過剰に勉強に打ち込むことが良くないのと同じように、過剰に部活動に打ち込むことも良くない。
ここでいう「ほどほど教育」とは、そのような「ほどよい」バランスのとれた教育のことである。
しかし一番悪いことは、勉強にも部活動にもどちらにも打ちこまないことである。それが今の「ゆとり教育」である。
「ゆとり教育」が提唱され、「勉強にも部活動にも、どちらにも打ちこまないこと」が何か良いことのように言われだし、従来のバランスが崩れた結果、それに対する反発として「学力低下論」が浮上してきた。
これは勉強派の教師たちにとっては、「願ったり、かなったり」のことであった。ここぞとばかりに授業を延長し、補習を増やし、業者の模擬試験を入れ、課題を増やし、学習会なるものを新設する。当然学校運営は窮屈になり、部活動の時間にしわ寄せが来る。
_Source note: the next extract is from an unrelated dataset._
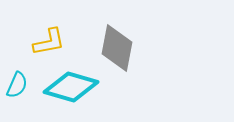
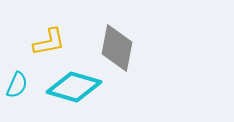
cyan diamond: moved 3 px right
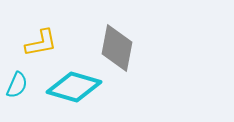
yellow L-shape: moved 8 px left, 1 px down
これに対し、「部活動低下論」は出てこない。「学力低下」の危機意識に押されっぱなしである。部活動派の教師たちのいらだちは募っている。
このような事態を考えると、「ゆとり教育」は結果的に「部活動つぶし」の方に作用している。
「ゆとり教育」は本来、「自主性」を養うためのものであった。生徒の自主性を養おうとするのであれば、課外活動(部活動)の領域は広げられるはずである。しかし結果的には課外活動(部活動)の領域は狭められ、逆に課内活動(授業)の時間が拡大している。であるばかりか、本来、部活動に当てられるはずの時間も、授業以外の補習などの時間にどんどん奪い取られている。
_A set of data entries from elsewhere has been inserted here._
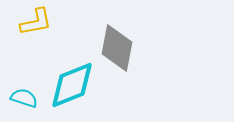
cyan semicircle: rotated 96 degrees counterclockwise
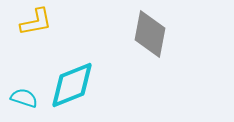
gray diamond: moved 33 px right, 14 px up
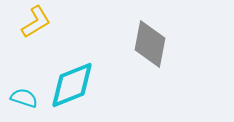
yellow L-shape: rotated 20 degrees counterclockwise
gray diamond: moved 10 px down
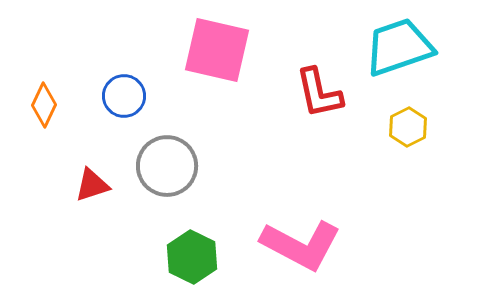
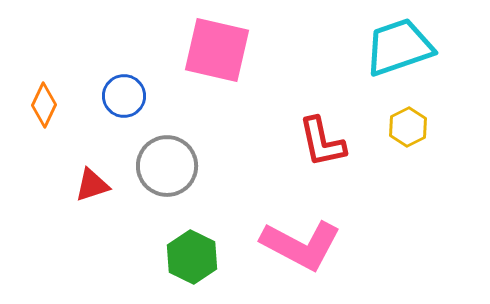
red L-shape: moved 3 px right, 49 px down
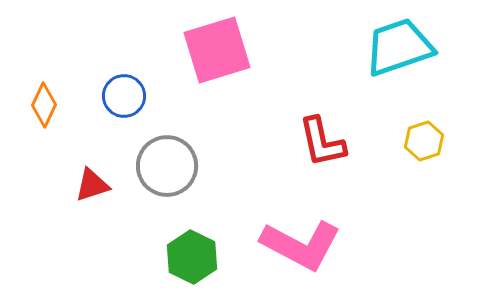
pink square: rotated 30 degrees counterclockwise
yellow hexagon: moved 16 px right, 14 px down; rotated 9 degrees clockwise
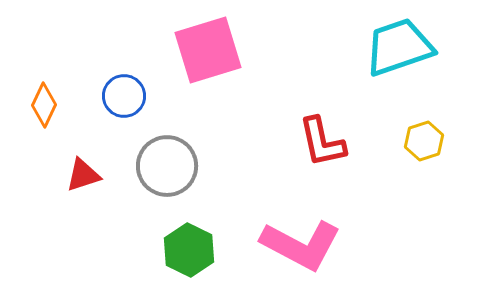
pink square: moved 9 px left
red triangle: moved 9 px left, 10 px up
green hexagon: moved 3 px left, 7 px up
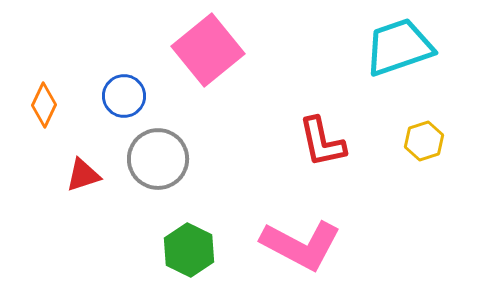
pink square: rotated 22 degrees counterclockwise
gray circle: moved 9 px left, 7 px up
そこに来て「総合学習」の増設である。1日の授業時数は増える一方である。
その一方で、生徒たちが自ら活動する「自主的」な時間は狭められるばかりである。
手段を間違うととんでもないことになるという良い見本である。本来一斉授業を行うべき課内活動の授業において、生徒の自主性を養おうとするのは方法的に間違っているのである。
生徒の自主性は強制参加ではない課外活動においてこそ育まれるものなのである。
「自主性」を「強制的」に植え付けようとするのは、土台無理な話なのだ。「自主性」は、「強制的」ではない「時間」と「空間」と「場」が必要である。そういうものを一切無視して「自主性」なるものを植え付けようとする今回の新学習指導要領はどこかに「ファッショ的」な要素を含んでいる。
その「ファッショ的」なるものは、寺脇研や宮台真司の考え方に見て取ることができる。そのことは今まで書いてきたとおりである。